*Required action 1*:
Retype the part of the theatre review that opens with the words containing "Tuesday, April 10, 2007" and closes with "until April 15.".
*Required action 2*:
Decide whether each statement agrees with the theatre review, answering yes or no and quoting the words of the review that settle it: (a) Anne Browning directed The Pitch; (b) the reviewer saw The Pitch at its debut at La Mama; (c) The Sound of Music Drag Show runs until April 28.

*Source document*:
★ ★ ★ ★

Review: The Pitch, The Sound of Music Drag Show ~ theatre notes

Tuesday, April 10, 2007

Review: The Pitch, The Sound of Music Drag Show

COMEDY FESTIVAL: The Pitch, written and performed by Peter Houghton. Directed by Anne Browning, sound design by David Franzke, lighting by Paul Jackson. The Beckett @ The Malthouse until April 28. The Sound of Music Drag Show, directed by Jessica James. With Jessica James, Kris Del Vayse, Amanda Monroe, Jackie Stevens, Roxy Bullwinkle and Jillette Jones. Drags Aloud @ the Bosco, Federation Square, Melbourne Comedy Festival until April 15.

The Melbourne International Comedy Festival is one of those events that throws me completely. This year I cowered pathetically before the program: like, how many acts? So I'm afraid that if this is coverage, then a postage stamp is an overcoat. Luckily for cybernauts, indefatigable bloggers Avi of The Rest is Just Commentary and Richard Watts of Man About Town are better men than I am: they are stoutly braving the crowds and seeing stuff and even writing about it. Me, I've managed to get to two of the 250 or so shows that are whirling around town at the moment. I laughed all the way through both of them, so, despite everything, TN's horse sense still seems to be working.

Peter Houghton's one-man show The Pitch is the Malthouse's contribution to the festival. These days Houghton is riding high: earlier this month, he swept the board at the Green Room Awards, winning best actor and writer gongs for both The Pitch and his brilliant performance of Hamm in Eleventh Hour's production of Endgame. And the word on this show was glowing: a couple of my spies told me it was the best thing they saw at La Mama last year. Sadly, I missed its debut. It must have been quite something in that intimate space.

★ ★ ★ ★

*Dataset extract*:
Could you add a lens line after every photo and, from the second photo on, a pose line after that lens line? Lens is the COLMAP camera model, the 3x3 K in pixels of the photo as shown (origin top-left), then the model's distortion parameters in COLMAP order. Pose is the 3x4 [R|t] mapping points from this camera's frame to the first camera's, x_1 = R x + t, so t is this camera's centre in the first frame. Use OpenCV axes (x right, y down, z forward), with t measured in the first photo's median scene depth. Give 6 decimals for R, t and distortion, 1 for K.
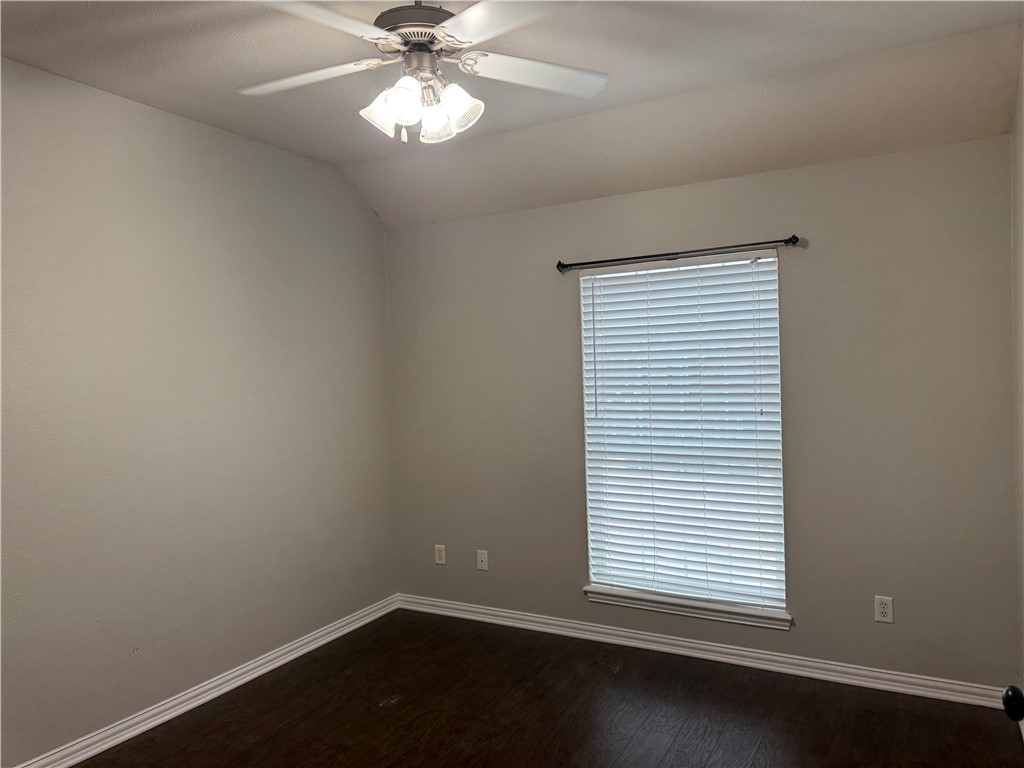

★ ★ ★ ★

*Response area 1*:
Tuesday, April 10, 2007

Review: The Pitch, The Sound of Music Drag Show

COMEDY FESTIVAL: The Pitch, written and performed by Peter Houghton. Directed by Anne Browning, sound design by David Franzke, lighting by Paul Jackson. The Beckett @ The Malthouse until April 28. The Sound of Music Drag Show, directed by Jessica James. With Jessica James, Kris Del Vayse, Amanda Monroe, Jackie Stevens, Roxy Bullwinkle and Jillette Jones. Drags Aloud @ the Bosco, Federation Square, Melbourne Comedy Festival until April 15.

*Response area 2*:
(a) Yes: "Directed by Anne Browning"
(b) No: "Sadly, I missed its debut."
(c) No: "Melbourne Comedy Festival until April 15."